According to one recent survey, nearly 30% of people have gone more than ten years without getting a hearing test. One of those people is Sofia. She goes to her annual doctor’s appointments, she visits a dentist every six months, and she has an oil change in her car every 3000 miles. But she has no idea the last time she had a hearing exam or went through any type of accurate hearing assessment.
Hearing evaluations are beneficial for a wide range of reasons, the most notable of which is that it’s normally hard for you to discover the first signs of hearing loss without one. Knowing how frequently she should get a hearing examination will help Sofia keep her ears (and hearing) as healthy as possible for as long as possible.
How Many Times Per Year Should my Hearing Get Tested?
We might be alarmed if Sophia hadn’t had a hearing examination in a decade. Or maybe it doesn’t phase us. Depending on Sophia’s age, reactions may vary. That’s because hearing professionals have different recommendations based on age.
- It’s usually recommended that you have a hearing assessment every three years or so. Of course, if you feel you should have your ears checked more frequently, there is no harm. But at least every three years is the bare minimum. If you are exposed to loud noise frequently or work in a field where noise is common, you should err on the side of getting tested more frequently. It’s easy and painless and there’s truly no reason not to get it done.
- If you’re older than fifty: The general suggestion is that anyone above the age of fifty should get hearing checks yearly. Loss of hearing is more liable to affect your life as you grow older because noise damage starts to add up. Also, there are other health issues that can affect your hearing.
If you would like to have hearing examinations or tests more frequently, there’s obviously no harm in that, at least when it comes to your hearing. Since the last time you had a hearing assessment, you might have new damage you should recognize, so regular hearing exams may be practical.
Signs You Should Get Your Hearing Checked
Of course, your annual (or semi-annual) hearing exam isn’t the only good time to schedule an appointment with a hearing professional. As an example, if you recognize symptoms of hearing loss. And in those cases, it’s typically a good idea to promptly get in touch with a hearing professional and schedule a hearing test.
Some of the signs that might prompt you to get a hearing test could include:
- Having a hard time making out consonants (generally, consonants are spoken in a higher pitch than vowels, and it’s those high-frequency sounds that are often the first to go as hearing loss takes hold)
- Constantly asking people to repeat themselves or slow down during a conversation.
- Sounds become muffled; it starts to sound as if you constantly have water in your ears.
- When you’re in a loud environment, you have problems hearing conversations.
- Turning your television or car stereo to extremely high volumes (if your neighbors start complaining, that’s a good sign you should see a hearing specialist right away).
- Phone interactions are always tough to understand
A strong indicator that right now is the best time to get a hearing test is when the warning signs begin to add up. The sooner you get your hearing checked, the sooner you’ll know what’s going on with your ears.

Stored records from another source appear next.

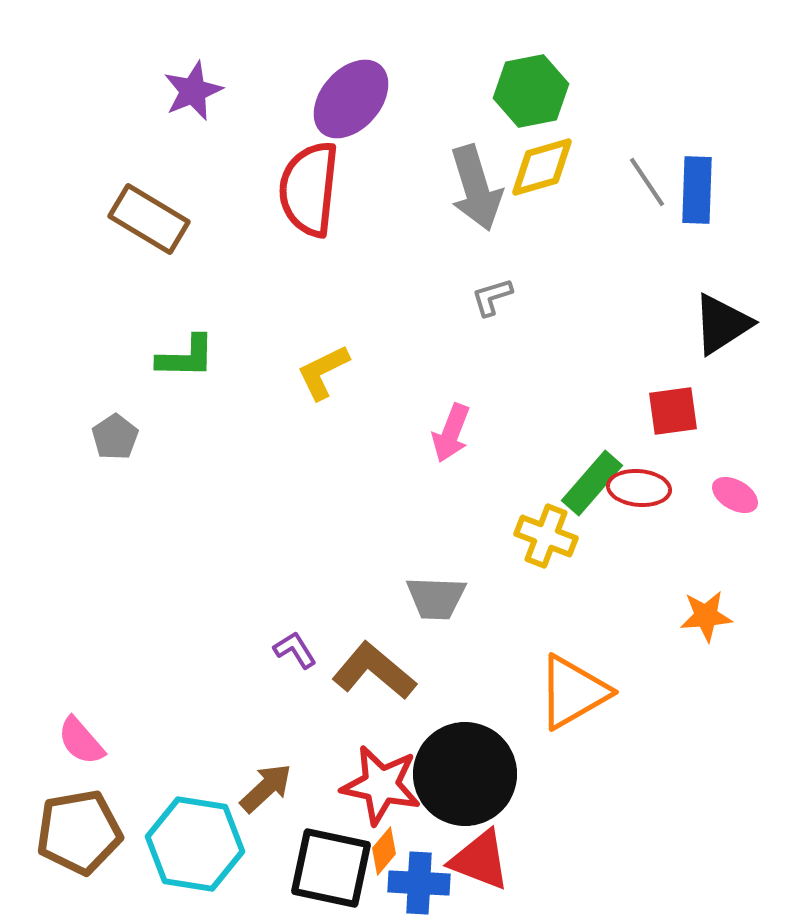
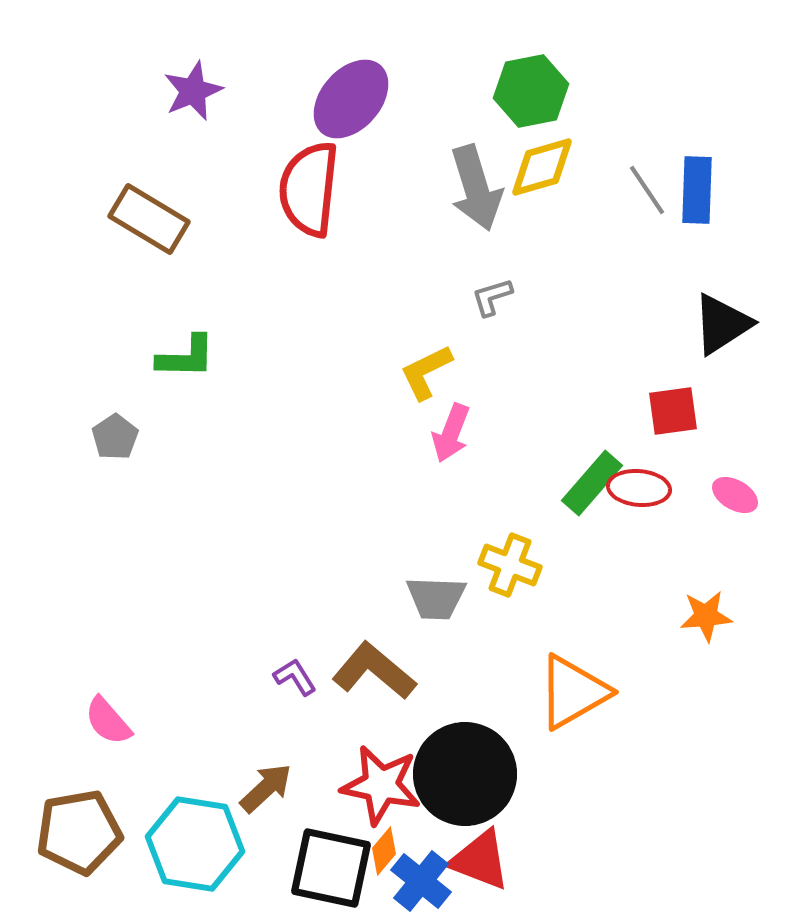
gray line: moved 8 px down
yellow L-shape: moved 103 px right
yellow cross: moved 36 px left, 29 px down
purple L-shape: moved 27 px down
pink semicircle: moved 27 px right, 20 px up
blue cross: moved 2 px right, 2 px up; rotated 36 degrees clockwise
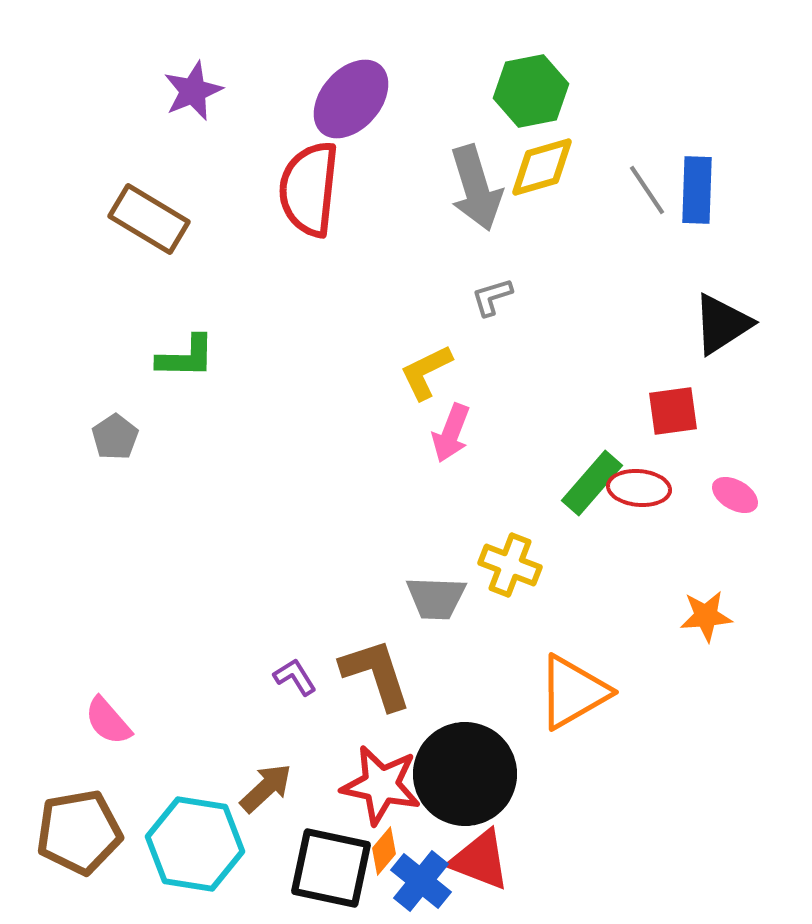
brown L-shape: moved 2 px right, 3 px down; rotated 32 degrees clockwise
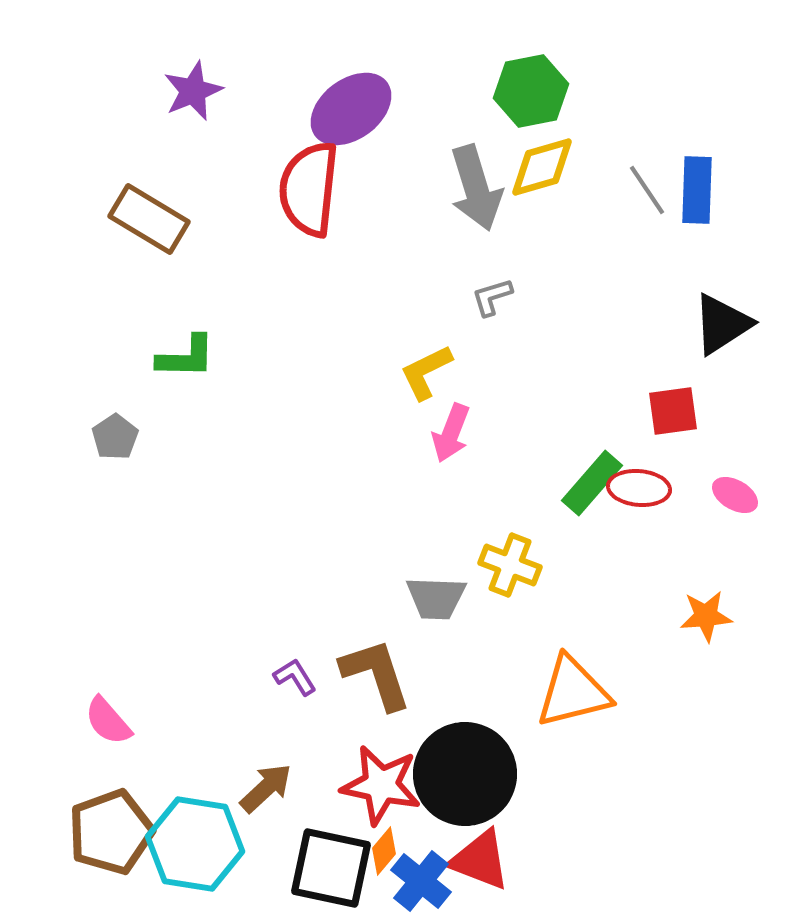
purple ellipse: moved 10 px down; rotated 12 degrees clockwise
orange triangle: rotated 16 degrees clockwise
brown pentagon: moved 32 px right; rotated 10 degrees counterclockwise
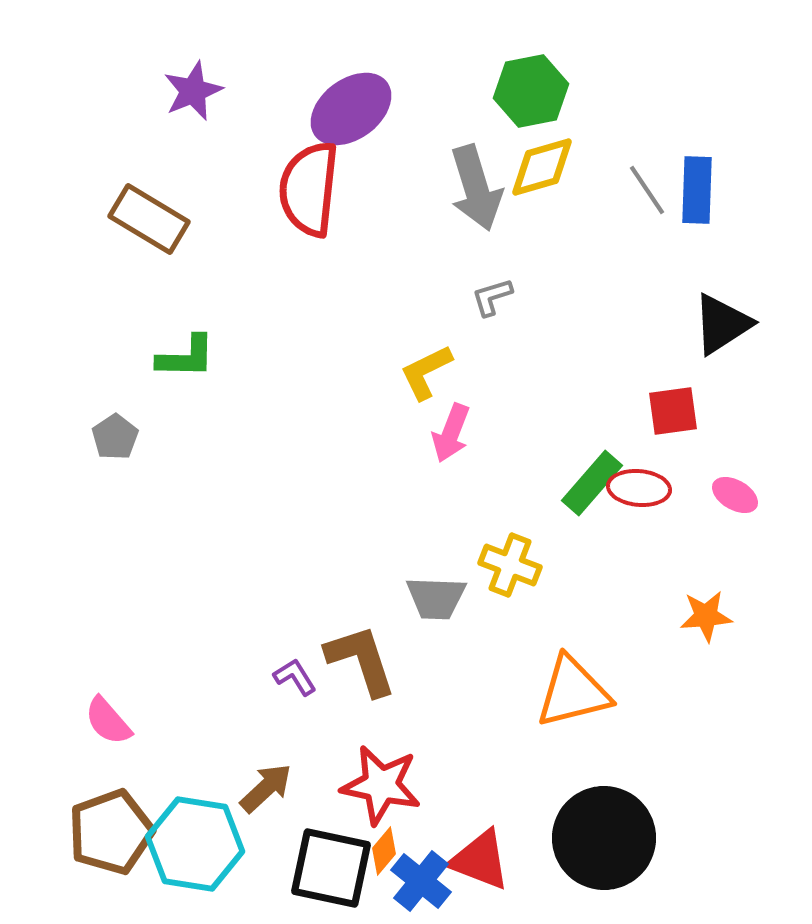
brown L-shape: moved 15 px left, 14 px up
black circle: moved 139 px right, 64 px down
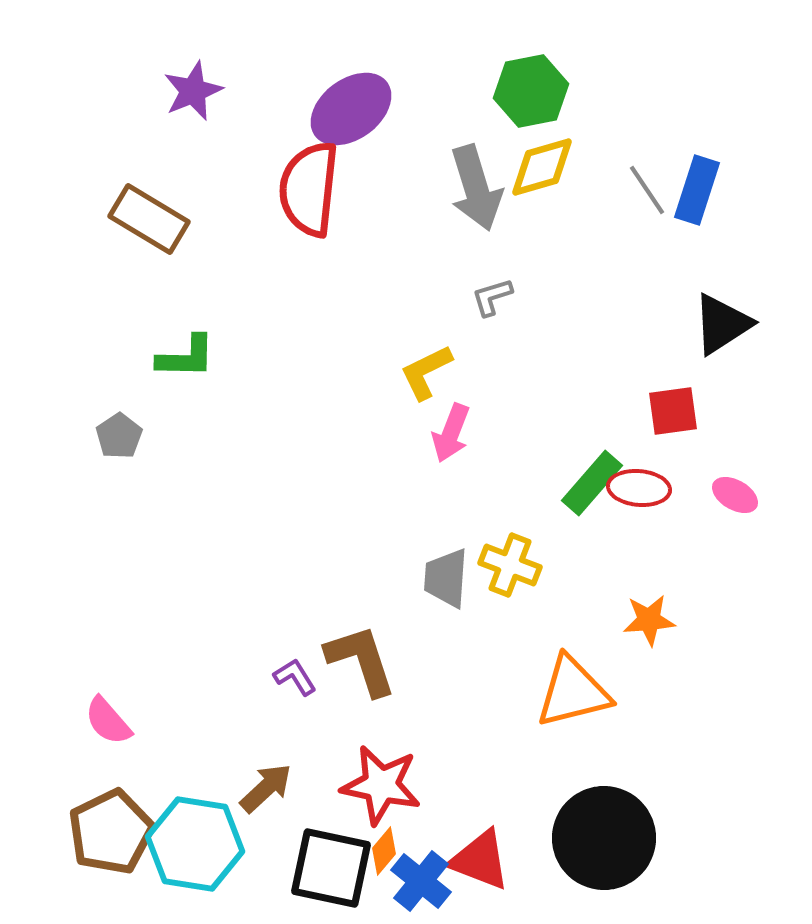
blue rectangle: rotated 16 degrees clockwise
gray pentagon: moved 4 px right, 1 px up
gray trapezoid: moved 10 px right, 20 px up; rotated 92 degrees clockwise
orange star: moved 57 px left, 4 px down
brown pentagon: rotated 6 degrees counterclockwise
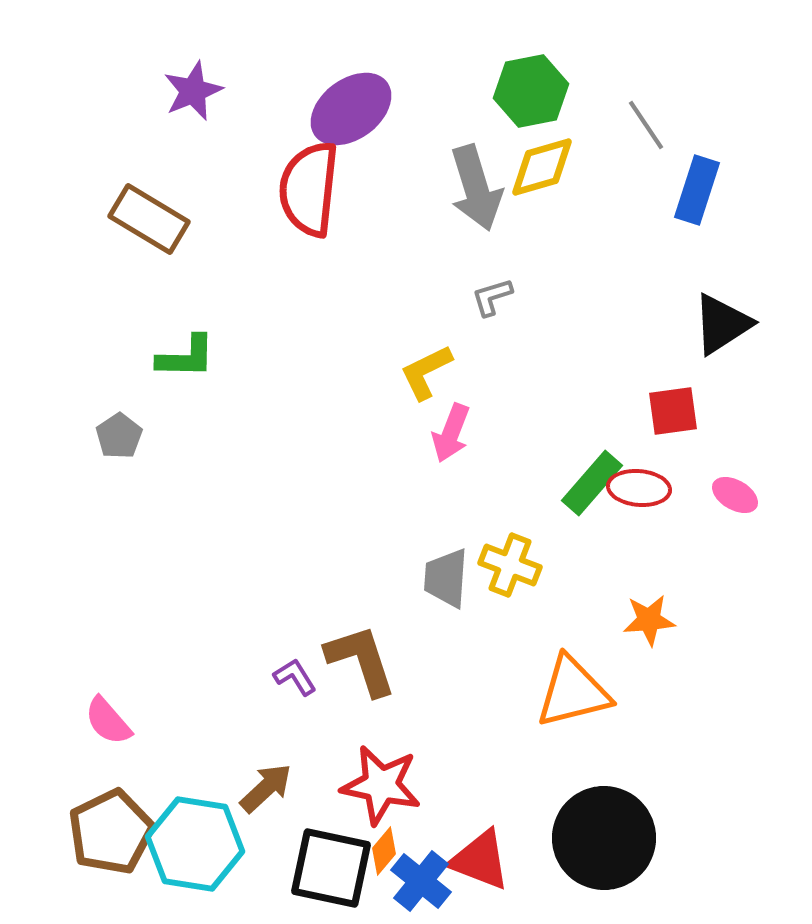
gray line: moved 1 px left, 65 px up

Hearing Exams, What Are The Benefits?
There are plenty of excuses why Sofia might be late in getting her hearing test. Perhaps she hasn’t thought about it. Possibly she’s just avoiding dealing with it. But there are tangible benefits to getting your hearing tested per recommendations.
Even when your hearing is totally healthy, a hearing exam can help create a baseline reading, which makes variances in the future easier to detect. If you detect your loss of hearing before it becomes noticeable, you can safeguard it better.
The reason for regular hearing testing is that someone like Sofia will be able to identify problems before her hearing is impaired permanently. Early diagnosis by a hearing exam can help your hearing stay healthy for a long time. Thinking about the effects of hearing loss on your total health, that’s essential.